I check Gin to find out what’s happening at runtime while resolving the address. It’s simple; it uses a PORT environment variable if nothing passes, or else it uses the default port which is 8080. I investigate Golang’s dial lib but find nothing suspicious about its colons.

So we’re getting this from an ENV variable. I check to make sure there is no PORT variable set on the container, but find that there are several.

Viper

To continue, we’ll have to take a small detour to Viper’s Go lib.

Viper is a complete configuration solution for Go applications, including 12-Factor apps. It’s designed to work within an application, and can handle all kinds of configuration requirements and formats.
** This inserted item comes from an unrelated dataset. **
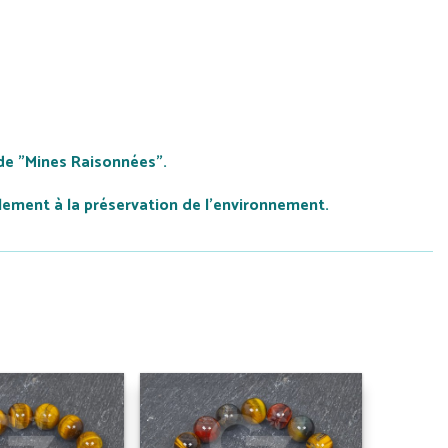
de "Mines Raisonnées".
lement à la préservation de l'environnement.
It’s one of our preferred Golang tools. One of its best features is to automatically merge command line flags, config file values, and environment variables. When using this feature, you can even specify several parsing rules.

An example configuration file looks like this with viper:

 [pipeline]
 port = 9090

The default behavior is such that hierarchy is indicated with dots. so the above configuration file can be used to retrieve viper.GetString("pipeline.port") as a string.

To enable environment variables, we use an extremely simple methodology, like this:

viper.SetEnvPrefix("pipeline")
viper.SetEnvKeyReplacer(strings.NewReplacer(".", "_"))
viper.AutomaticEnv()

A little bit of an explanation for the code above: we set up a prefix that’s used in each ENV variable. This is a unique prefix that corresponds to all configurations i.e: PIPELINE_DB_HOST.

Note: viper calls ToUpper method to all ENV variable names.

Because dots are not allowed in an environment variable’s name, we set up a replacer that changes dots to underscores. Last, but not least, we enable the automatic parsing of ENV variables. This means that the example above can be overwritten with the following expression:

export PIPELINE_PIPELINE_PORT=9000

Wrapping it up

And, unsurprisingly, there’s an exact environment variable set.

If you’re familiar with Helm and Kubernetes, you may already know what went wrong.

There’s a rarely used feature in Kubernetes wherein service parameters are exported to Pods as environment variables.

A list of all the services that were running when a Container is created is available to that Container in the form of environment variables. Those environment variables match the syntax of Docker links. (docs https://kubernetes.io/docs/concepts/containers/container-environment-variables/)

If you read the initial Helm command carefully, you’ll notice that I set the release-name to pipeline. In Helm charts, the convention is to prefix all resources with the release name. Here’s a snippet from the helper function of Pipeline’s chart, wherein we create a service as ReleaseName-ChartName.

{{- define "fullname" -}}
{{- $name := default .Chart.Name .Values.nameOverride -}}
{{- printf "%s-%s" .Release.Name $name | trunc 63 | trimSuffix "-" -}}
{{- end -}}

Finally, we’ve found the root cause: that viper’s EnvPrefix name was the same as the ReleaseName, and Kubernetes automatically generated overlapping environment variables.

There are several ways to avoid this:

  • use different release name
  • use different ENV prefix
  • use different variable naming

That’s it. It took awhile to debug this, which shows how such a small thing can ruin your day and crash your deployment.